A. Temyiz Yoluna Başvuranlar

Bölge Adliye Mahkemesinin yukarıda belirtilen kararına karşı süresi içinde davalı-davacı erkek vekili temyiz isteminde bulunulmuştur.

B. Temyiz Sebepleri

Davalı-karşı davacı erkek vekili; istinaf dilekçesinde ileri sürülen nedenleri tekrar ederek kararın bozulmasını talep etmiştir.

C. Gerekçe

1. Uyuşmazlık ve Hukuki Nitelendirme

Uyuşmazlık, açılan boşanma davasında taraflar arasında ortak hayatı temelinden sarsacak derecede ve birliğin devamında imkan vermeyecek nitelikte bir geçimsizlik bulunup bulunmadığı, geçimsizlik var ise kusurun kimden kaynaklandığı, kadının davasının kabulünün gerekip gerekmediği, nafakalar ve tazminatlar noktasında toplanmaktadır.

2. İlgili Hukuk

6100 sayılı Hukuk Muhakemeleri Kanunu’nun (6100 sayılı Kanun)190 ıncı maddesi, 369 uncu maddesinin birinci fıkrası ile 370 ve 371 inci maddeleri. 4721 sayılı Kanun’un 4 üncü maddesi, 6 ncı maddesi, 166 ncı maddesinin birinci ve ikinci fıkrası, 174 üncü maddesinin birinci ve ikinci fıkraları, 175 inci, 182 nci ve 330 uncu maddeleri. 6098 sayılı Türk Borçlar Kanunu'nun 50 nci ve 51 inci maddesi.

3. Değerlendirme

1.Bölge Adliye Mahkemelerinin nihai kararlarının bozulması 6100 sayılı Kanun'un 371 inci maddesinde yer alan sebeplerden birinin varlığı hâlinde mümkündür.

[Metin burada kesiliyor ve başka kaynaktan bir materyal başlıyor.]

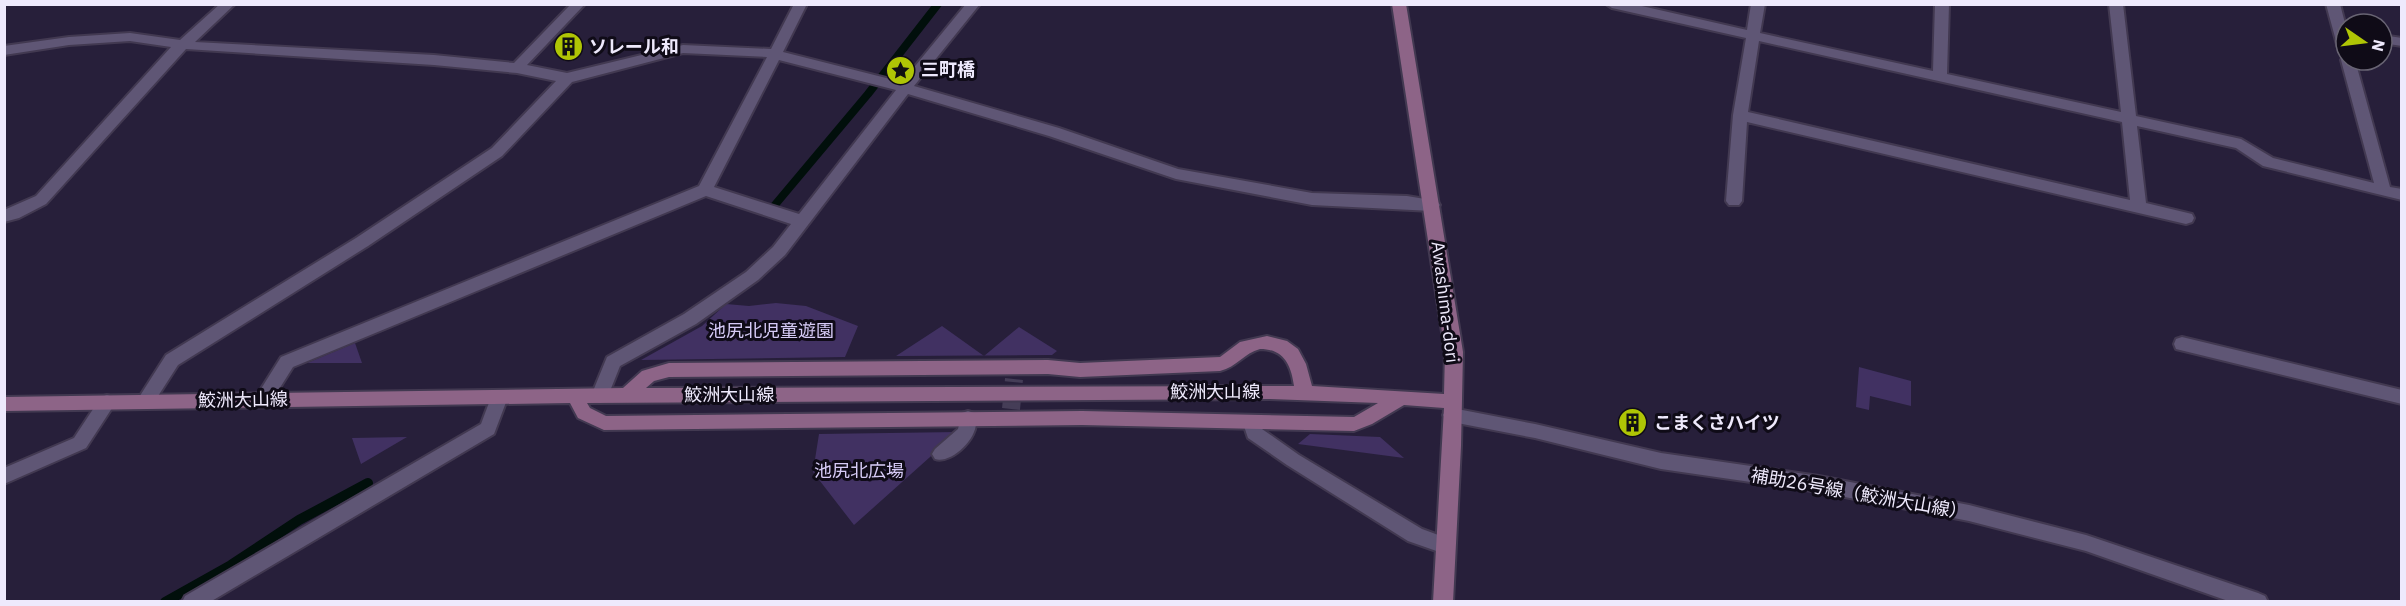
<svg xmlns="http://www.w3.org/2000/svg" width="2406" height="606" font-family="'IBM Plex Sans','Noto Sans JP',sans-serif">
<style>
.green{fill:#413162}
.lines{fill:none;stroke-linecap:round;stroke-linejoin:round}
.stream-far1{stroke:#010f0b;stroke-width:8}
.stream{stroke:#010f0b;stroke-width:10}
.secondary-tunnel{stroke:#453d57;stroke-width:18;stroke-dasharray:18 9;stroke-linecap:butt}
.minor-casing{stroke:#423951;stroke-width:4}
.tertiary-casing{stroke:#423951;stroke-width:4}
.secondary-casing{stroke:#423951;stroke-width:4}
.minor{fill:#5f5675;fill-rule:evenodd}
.tertiary{fill:#5f5675;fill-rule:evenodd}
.secondary{fill:#8d6487;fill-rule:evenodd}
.labels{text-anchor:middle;stroke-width:6;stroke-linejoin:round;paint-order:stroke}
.poi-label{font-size:18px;font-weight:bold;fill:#eee9fc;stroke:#0f0b17;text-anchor:start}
.street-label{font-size:18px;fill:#eee9fc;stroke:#0f0b17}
.park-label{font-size:18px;fill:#d6cbf6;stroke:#0f0b17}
</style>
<rect width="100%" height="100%" fill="#271f3a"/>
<path class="green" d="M 776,303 L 806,306 L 858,326 L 845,357 L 641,360 L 702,326 L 726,304 L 749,306 Z
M 942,326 L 984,356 L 1019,327 L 1057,351 L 1052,355 L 896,356 Z
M 355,343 L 362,363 L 307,363 Z
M 1859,367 L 1911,381 L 1911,406 L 1870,396 L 1869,410 L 1856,407 Z
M 958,432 L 854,525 L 813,472 L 819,434 Z
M 1310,434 L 1380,437 L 1404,458 L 1298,444 Z
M 407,437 L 361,464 L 352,438 Z"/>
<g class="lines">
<path class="stream-far1" d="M 774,206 L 868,94 L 938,4"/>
<path class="stream" d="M 165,602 L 231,565 L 299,520 L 368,483"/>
<path class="secondary-tunnel" d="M 1011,409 L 1014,379"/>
<defs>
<path id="minor" d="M 220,4 L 235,4 L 195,42 L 434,55 L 514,63 L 571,4 L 585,4 L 527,65 L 567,73 L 683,45 L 771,49 L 794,4 L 807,4 L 783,52 L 902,82 L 966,4 L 980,4 L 914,86 L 1059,128 L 1178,169 L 1312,193 L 1407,196 L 1437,201 L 1440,205 L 1437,209 L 1432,211 L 1312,205 L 1176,179 L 1049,136 L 908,94 L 785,255 L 758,280 L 696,324 L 620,366 L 606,401 L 600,403 L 594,401 L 591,396 L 607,357 L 684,314 L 746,272 L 773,247 L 791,224 L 706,196 L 293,367 L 269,405 L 263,407 L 257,405 L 254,400 L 281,357 L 699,186 L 767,57 L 683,53 L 572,82 L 502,156 L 368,246 L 178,365 L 151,407 L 145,409 L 139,407 L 136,402 L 166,355 L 356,238 L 492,148 L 556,81 L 517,73 L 434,65 L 186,49 L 46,204 L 19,218 L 4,222 L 4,210 L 36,196 L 171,47 L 130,41 L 69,45 L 4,55 L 4,46 L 69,37 L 130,33 L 180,40 ZM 779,60 L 896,90 L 799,214 L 714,187 Z
M 1606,4 L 1633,4 L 1747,30 L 1751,4 L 1765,4 L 1760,33 L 1933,71 L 1935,4 L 1949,4 L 1947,74 L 2121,112 L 2109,4 L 2123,4 L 2136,116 L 2241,139 L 2273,158 L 2374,183 L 2341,60 L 2345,56 L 2339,52 L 2326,4 L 2340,4 L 2346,27 L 2346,60 L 2355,60 L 2390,187 L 2402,189 L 2402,200 L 2263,166 L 2236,148 L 2137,126 L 2146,203 L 2192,214 L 2194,218 L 2192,222 L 2186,224 L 1747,122 L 1742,201 L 1739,205 L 1729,205 L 1726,201 L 1733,115 L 1746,38 L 1612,8 ZM 1759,41 L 2122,122 L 2130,200 L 1748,112 Z
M 2382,35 L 2402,38 L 2402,46 L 2382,43 Z
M 2182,337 L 2402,390 L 2402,404 L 2176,349 L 2174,344 L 2176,339 Z
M 499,390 L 505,392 L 508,397 L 494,434 L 210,602 L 182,602 L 185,596 L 481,424 L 493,392 Z
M 107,395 L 113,397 L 116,402 L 86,448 L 4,484 L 4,468 L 74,438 L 101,397 Z
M 968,411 L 974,413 C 985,434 951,465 935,459 L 932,454 L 935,449 L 958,429 L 962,413 Z
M 1252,416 L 1258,418 L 1262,429 L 1299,455 L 1422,529 L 1452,540 L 1455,546 L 1452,552 L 1445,554 L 1408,541 L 1287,465 L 1248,438 L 1243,423 L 1246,418 Z"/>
<path id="tertiary" d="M 1452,408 L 1535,424 L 1661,453 L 1819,476 L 1969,505 L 2086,535 L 2258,593 L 2265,596 L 2268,602 L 2231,602 L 2086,551 L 1969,521 L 1819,492 L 1661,469 L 1535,438 L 1452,422 L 1446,420 L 1443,415 L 1446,410 Z"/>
<path id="secondary" d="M 1392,4 L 1406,4 L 1463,352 L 1461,446 L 1453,602 L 1433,602 L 1444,408 L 1404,405 L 1372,424 L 1354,431 L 1082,425 L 604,430 L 578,418 L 570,403 L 4,411 L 4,397 L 623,388 L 642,371 L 669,363 L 1048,360 L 1080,363 L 1220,357 L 1240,342 L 1267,336 L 1287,341 L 1298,349 L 1306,364 L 1312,386 L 1444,394 L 1445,352 ZM 1260,349 C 1284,349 1291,365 1294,386 L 646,388 L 654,381 L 669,377 L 1048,374 L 1080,377 L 1220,371 C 1237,367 1244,353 1260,349 ZM 1270,399 L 1378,403 L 1354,417 L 1082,411 L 606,416 L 590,408 L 587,403 Z"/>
</defs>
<use href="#minor" class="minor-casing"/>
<use href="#tertiary" class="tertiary-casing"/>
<use href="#secondary" class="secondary-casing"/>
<use href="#minor" class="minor"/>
<use href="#tertiary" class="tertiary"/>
<use href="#secondary" class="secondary"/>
</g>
<defs>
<symbol id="building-disc" viewBox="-11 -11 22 22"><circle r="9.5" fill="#afc505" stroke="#0f0b17"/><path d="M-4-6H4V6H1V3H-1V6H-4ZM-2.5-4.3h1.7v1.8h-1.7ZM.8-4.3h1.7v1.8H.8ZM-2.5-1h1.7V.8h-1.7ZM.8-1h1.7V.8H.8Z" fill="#111"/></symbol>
<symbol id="sight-disc" viewBox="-11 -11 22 22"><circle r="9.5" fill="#afc505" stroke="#0f0b17"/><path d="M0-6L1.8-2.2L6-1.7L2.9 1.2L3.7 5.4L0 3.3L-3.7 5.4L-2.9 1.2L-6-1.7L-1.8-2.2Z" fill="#111"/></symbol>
</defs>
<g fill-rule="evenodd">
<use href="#building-disc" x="552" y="30" width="33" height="33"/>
<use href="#sight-disc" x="884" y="54" width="33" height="33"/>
<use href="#building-disc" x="1616" y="406" width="33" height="33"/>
</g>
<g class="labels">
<g class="poi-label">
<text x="589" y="53">ソレール和</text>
<text x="921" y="76">三町橋</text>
<text x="1654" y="429">こまくさハイツ</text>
</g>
<g class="street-label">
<text transform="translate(1445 302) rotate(83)" y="6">Awashima-dori</text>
<text x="1215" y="398">鮫洲大山線</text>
<text x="729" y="401">鮫洲大山線</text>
<text transform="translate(243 400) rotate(-1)" y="6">鮫洲大山線</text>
<text transform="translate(1859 494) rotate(10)" y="6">補助26号線（鮫洲大山線）</text>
</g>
<g class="park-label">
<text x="771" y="337">池尻北児童遊園</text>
<text x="859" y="477">池尻北広場</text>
</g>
</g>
<rect width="2406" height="606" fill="none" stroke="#eee9fc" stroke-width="12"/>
<g transform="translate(2364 42) rotate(104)"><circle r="28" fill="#0f0b17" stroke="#686473" stroke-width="1.5"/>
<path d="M0-4.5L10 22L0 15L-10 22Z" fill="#afc505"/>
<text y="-9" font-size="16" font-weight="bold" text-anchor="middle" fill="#eee9fc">N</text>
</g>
</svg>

2.Temyizen incelenen karar, tarafların karşılıklı iddia ve savunmalarına, dayandıkları belgelere, uyuşmazlığa uygulanması gereken hukuk kuralları ile hukuki ilişkinin nitelendirilmesine, dava şartlarına, yargılama ve ispat kuralları ile kararda belirtilen gerekçelere göre usul ve kanuna uygun olup davalı- davacı erkek vekilince temyiz dilekçesinde ileri sürülen nedenler kararın bozulmasını gerektirecek nitelikte görülmemiştir.

VI. KARAR

Açıklanan sebeplerle;

Temyiz olunan Bölge Adliye Mahkemesi kararının 6100 sayılı Kanun'un 370 inci maddesinin birinci fıkrası uyarınca ONANMASINA,

Aşağıda yazılı temyiz giderinin temyiz edene yükletilmesine,

Dosyanın İlk Derece Mahkemesine, kararın bir örneğinin Bölge Adliye Mahkemesine gönderilmesine,

19.11.2024 tarihinde oy birliğiyle karar verildi.